BELARUSIAN President Alexander Lukashenko has warned of increased militarisation on the country’s borders and is blaming foreign forces for creating a humanitarian crisis.
After meeting top officials from Belarus’s security, defence and law enforcement agencies on Monday, he accused Ukraine of establishing military camps harbouring opposition figures who are being prepared to return to Belarus to overthrow the government.
And Mr Lukashenko said that most of the troops gathered on the country’s border, particularly those in Poland, were from the United States.
He also took aim at neighbouring Lithuania, which he said “gets into every crevice to show its loyalty to Nato and the United States.”
The Belarusian leader said there was a migrant crisis unfolding on the country’s borders that he blamed entirely on Western countries.
He accused neighbouring states of declaring states of emergency, which “allow no-one to enter so that no-one knows that people are dying.”
Mr Lukashenko blamed countries including Lithuania for the ill-treatment of migrants when they arrive in their territory.
He has been accused of sparking a migration crisis by allowing people to fly from the Middle East and sending them across the borders of neighbouring European Union members.
But he denied that Belarus was responsible for increased migrant flows, saying this was the work of “European criminal gangs.”
It was Western countries that were responsible for the crisis, according to Mr Lukashenko, and they had a responsibility to solve it.
“Let’s discuss what to do next,” he said. “It’s not acceptable to let people suffer. We provided them with clothes, food and firewood, as well as with tents.
“However, they will freeze to death in the winter. These people came thousands of kilometres from the south.
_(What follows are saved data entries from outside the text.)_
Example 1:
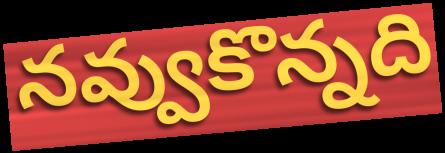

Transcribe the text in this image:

నవ్వుకొన్నది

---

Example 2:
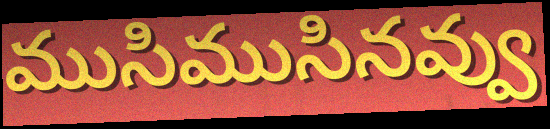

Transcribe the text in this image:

ముసిముసినవ్వు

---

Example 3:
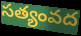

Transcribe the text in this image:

సత్యంవద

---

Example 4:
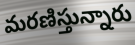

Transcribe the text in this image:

మరణిస్తున్నారు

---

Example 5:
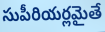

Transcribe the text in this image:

సుపీరియర్లమైతేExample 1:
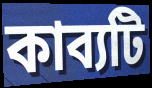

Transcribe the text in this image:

কাব্যটি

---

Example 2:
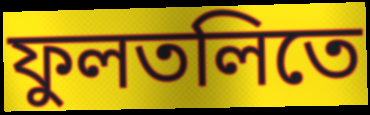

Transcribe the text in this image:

ফুলতলিতে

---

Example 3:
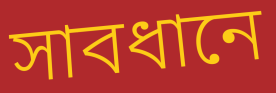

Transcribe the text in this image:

সাবধানে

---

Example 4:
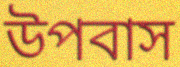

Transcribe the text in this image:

উপবাস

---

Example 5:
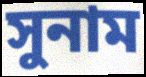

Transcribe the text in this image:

সুনামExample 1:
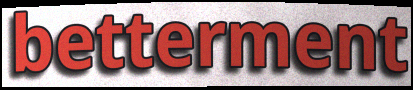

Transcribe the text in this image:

betterment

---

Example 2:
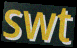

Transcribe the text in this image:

swt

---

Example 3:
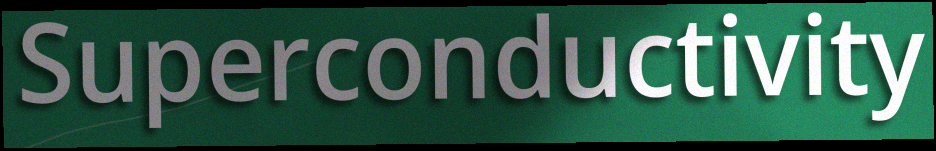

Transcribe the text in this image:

Superconductivity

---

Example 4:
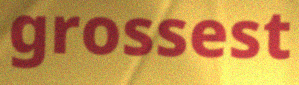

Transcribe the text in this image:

grossest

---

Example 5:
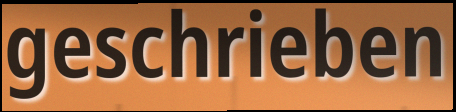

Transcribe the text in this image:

geschrieben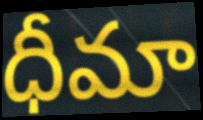
ధీమా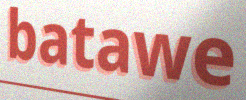
batawe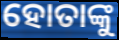
ହୋତାଙ୍କୁ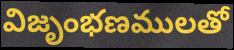
విజృంభణములతో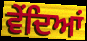
ਵੇਂਦਿਆਂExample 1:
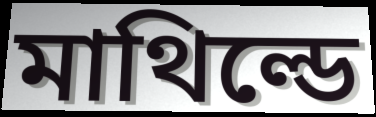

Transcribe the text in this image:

মাথিল্ডে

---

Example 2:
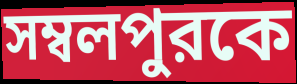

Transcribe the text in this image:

সম্বলপুরকে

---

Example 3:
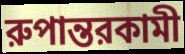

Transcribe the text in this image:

রুপান্তরকামী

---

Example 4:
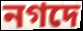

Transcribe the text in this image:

নগদে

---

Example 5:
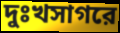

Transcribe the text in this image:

দুঃখসাগরেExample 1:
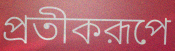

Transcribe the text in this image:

প্রতীকরূপে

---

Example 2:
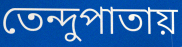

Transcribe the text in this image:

তেন্দুপাতায়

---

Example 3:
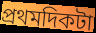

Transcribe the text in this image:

প্রথমদিকটা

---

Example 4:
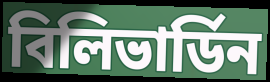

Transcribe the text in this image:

বিলিভার্ডিন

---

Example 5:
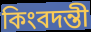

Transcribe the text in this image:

কিংবদন্তীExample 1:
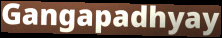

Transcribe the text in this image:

Gangapadhyay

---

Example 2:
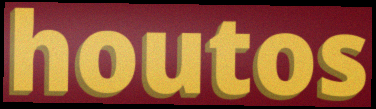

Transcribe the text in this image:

houtos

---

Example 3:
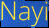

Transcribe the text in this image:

Nayi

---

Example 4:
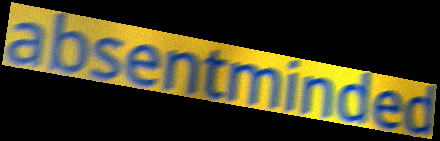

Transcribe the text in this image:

absentminded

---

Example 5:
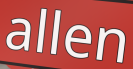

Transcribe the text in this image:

allen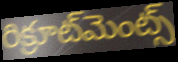
రిక్రూట్‌మెంట్స్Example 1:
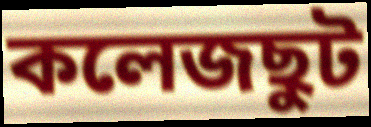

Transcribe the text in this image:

কলেজছুট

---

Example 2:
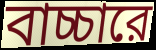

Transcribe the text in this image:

বাচ্চারে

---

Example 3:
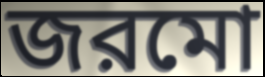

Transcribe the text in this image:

জরমো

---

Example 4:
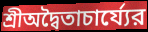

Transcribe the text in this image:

শ্রীঅদ্বৈতাচার্য্যের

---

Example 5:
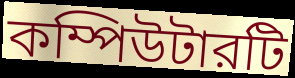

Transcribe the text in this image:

কম্পিউটারটি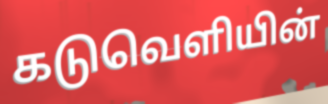
கடுவெளியின்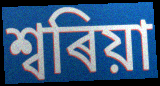
শ্বৰিয়া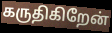
கருதிகிறேன்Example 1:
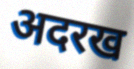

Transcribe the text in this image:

अदरख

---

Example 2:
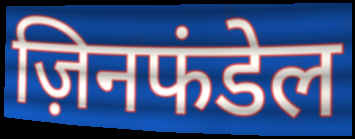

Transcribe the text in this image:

ज़िनफंडेल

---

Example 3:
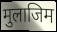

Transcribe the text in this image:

मुलाजिम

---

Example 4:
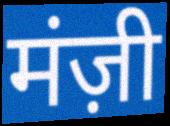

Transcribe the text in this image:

मंज़ी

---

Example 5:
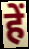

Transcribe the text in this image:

हेंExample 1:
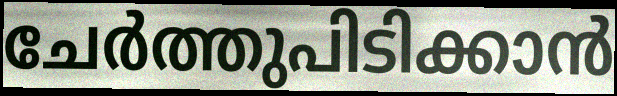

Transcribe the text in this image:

ചേർത്തുപിടിക്കാൻ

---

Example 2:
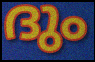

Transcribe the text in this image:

ദും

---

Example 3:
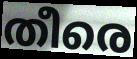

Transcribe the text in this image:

തീരെ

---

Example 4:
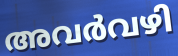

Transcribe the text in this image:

അവർവഴി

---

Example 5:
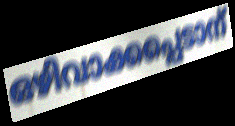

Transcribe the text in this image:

ഒഴിവാക്കപ്പെടാന്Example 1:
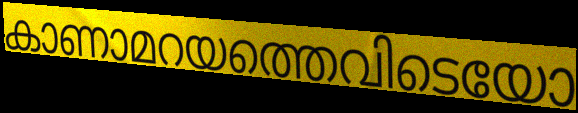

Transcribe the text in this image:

കാണാമറയത്തെവിടെയോ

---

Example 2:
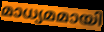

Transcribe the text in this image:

മാധ്യമമായി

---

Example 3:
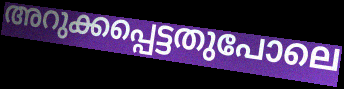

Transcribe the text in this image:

അറുക്കപ്പെട്ടതുപോലെ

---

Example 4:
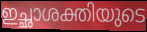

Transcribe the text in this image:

ഇച്ഛാശക്തിയുടെ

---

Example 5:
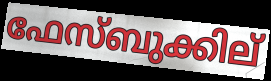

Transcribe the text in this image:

ഫേസ്ബുക്കില്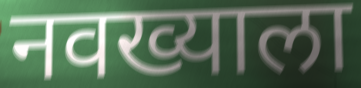
नवख्याला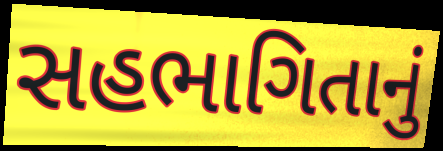
સહભાગિતાનું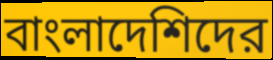
বাংলাদেশিদেরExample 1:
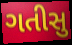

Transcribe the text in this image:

ગતીસુ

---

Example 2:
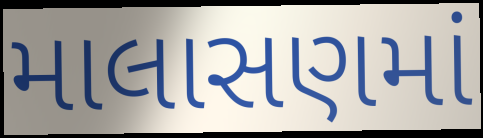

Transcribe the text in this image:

માલાસણમાં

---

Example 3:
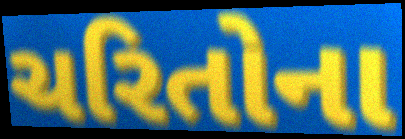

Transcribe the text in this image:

ચરિતોના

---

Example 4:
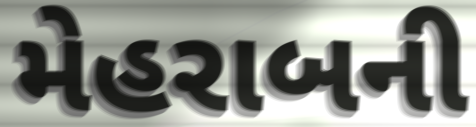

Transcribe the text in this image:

મેહરાબની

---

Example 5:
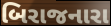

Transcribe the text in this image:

બિરાજનારા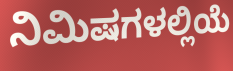
ನಿಮಿಷಗಳಲ್ಲಿಯೆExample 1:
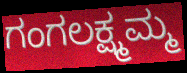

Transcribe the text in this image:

ಗಂಗಲಕ್ಷ್ಮಮ್ಮ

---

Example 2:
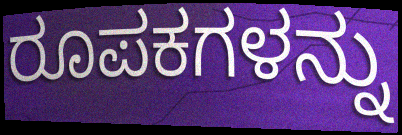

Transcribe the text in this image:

ರೂಪಕಗಳನ್ನು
In short, there is a humanitarian disaster on the border.”
Belarus has warned about US-led military expansion in eastern Europe, including 28,000 troops deployed as part of Nato military exercises stretching from the Baltic to the Black Sea.
These operations have doubled in the past five years, he said, with military aggression intensifying since Mr Lukashenko won last year’s disputed election with some 80 per cent of the vote.
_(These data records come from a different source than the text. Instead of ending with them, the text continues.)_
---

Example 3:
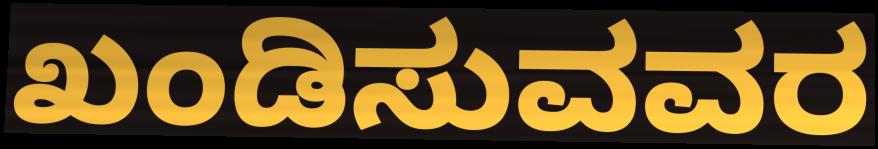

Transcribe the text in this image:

ಖಂಡಿಸುವವರ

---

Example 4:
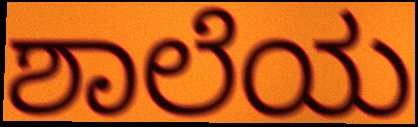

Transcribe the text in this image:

ಶಾಲೆಯ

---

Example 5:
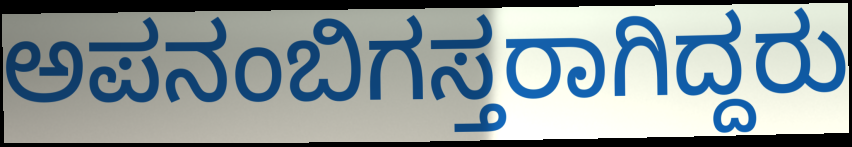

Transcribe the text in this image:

ಅಪನಂಬಿಗಸ್ತರಾಗಿದ್ದರು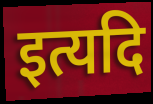
इत्यदि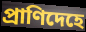
প্রাণিদেহে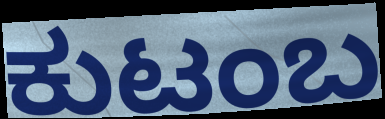
ಕುಟಂಬ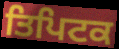
ਤਿਪਿਟਕ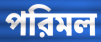
পরিমল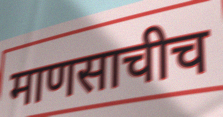
माणसाचीचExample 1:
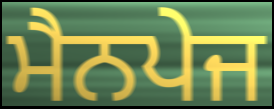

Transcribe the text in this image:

ਮੈਨਪੇਜ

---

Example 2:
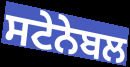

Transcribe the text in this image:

ਸਟੇਨੇਬਲ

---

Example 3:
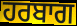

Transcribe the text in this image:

ਹਰਬਾਗ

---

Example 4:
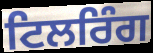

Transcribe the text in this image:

ਟਿਲਰਿੰਗ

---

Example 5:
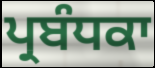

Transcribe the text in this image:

ਪ੍ਰਬੰਧਕਾ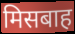
मिसबाहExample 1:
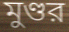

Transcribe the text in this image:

মুণ্ডর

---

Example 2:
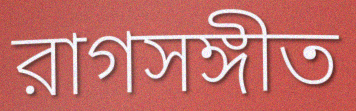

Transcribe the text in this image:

রাগসঙ্গীত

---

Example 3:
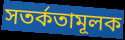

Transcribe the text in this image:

সতর্কতামূলক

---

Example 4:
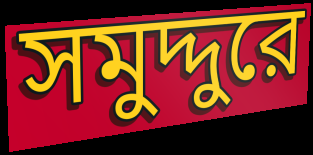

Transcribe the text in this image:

সমুদ্দুরে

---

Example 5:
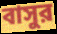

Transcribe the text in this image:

বাসুর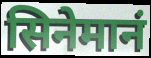
सिनेमानंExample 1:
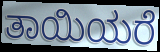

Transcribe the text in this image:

ತಾಯಿಯರೆ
Western powers say the vote was fraudulent and have pumped millions into opposition news organisations, trade unions and media outlets as part of efforts to dislodge him.
Earlier this year a resolution passed by the European parliament expressed regret that the Belarusian authorities had failed to follow World Bank and IMF recommendations to privatise the state sector, implement austerity and “encourage entrepreneurship.”
The EU has imposed a raft of sanctions targeting leading Belarusian officials and has swung its support behind opposition figure Svetlana Tikhanovskaya.